Even in the smallest and most familiar of landscapes we can find marvelous things on any given day.
I took the dogs out yesterday for a short ramble around the edges of the Model Airplane field at Edwin Warner Park.
These old fields are bordered by hedges of bush honeysuckle and privet. And this day ,they sheltered a dozen or so White-Throated Sparrows, newly arrived from the North Country. We will hear their song from now till April. "Old Sam Peabody, Peabody, Peabody", they sing. Or at least that is what country people say. The sparrows scratch away leaves on the ground. They make their living there, which is why they must flee the snows. And soon ,the privets and the honeysuckle berries will feed the legions of refugee robins who winter here. Yet yesterday, I saw not one-
There are places in these fields not so hospitable. Not even to grass. Limestone is at the surface here and forms patches of barrens. In winter, miniature succulents and sedums grow on the outcroppings. In summer, nothing does since they are arid. Sometimes cedar glades grow in the deeper soil around the barrens. They are unique to Middle Tennessee and many have unusual wildflowers.
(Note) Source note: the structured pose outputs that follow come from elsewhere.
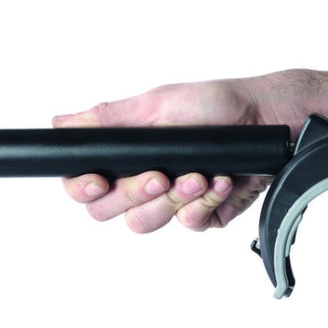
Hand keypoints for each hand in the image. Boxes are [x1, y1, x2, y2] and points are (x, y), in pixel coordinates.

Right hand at [53, 80, 273, 231]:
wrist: (265, 118)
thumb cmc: (215, 105)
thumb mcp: (158, 104)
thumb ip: (109, 120)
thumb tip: (62, 123)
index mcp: (125, 154)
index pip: (84, 184)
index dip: (84, 189)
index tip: (100, 181)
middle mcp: (142, 180)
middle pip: (109, 211)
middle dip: (136, 193)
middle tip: (161, 175)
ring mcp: (171, 201)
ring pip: (146, 222)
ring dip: (174, 199)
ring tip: (198, 175)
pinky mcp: (201, 214)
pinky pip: (189, 223)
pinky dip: (205, 201)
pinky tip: (219, 180)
And here is an Osage Orange. Solitary in the field beside the baseball diamond. It grows naturally in the Southwest, an area once known as the Comancheria. It has spread here. Farmers planted it for hedgerows since when it is pruned it is thick and thorny. Yet here it is a tree, multi-trunked, with its weird green fruit strewn on the ground around it. The wood is said to be good for making tool handles or bows, though I wonder if anyone bothers anymore- The fruits look like too much work for a deer or a squirrel.
But they do look Halloweenish. Green brains from Nature's Frankenstein workshop. Appropriate to the day.
For the point of this minor dog ramble- is that there is always something worth seeing. Worth learning about. If you know how to look.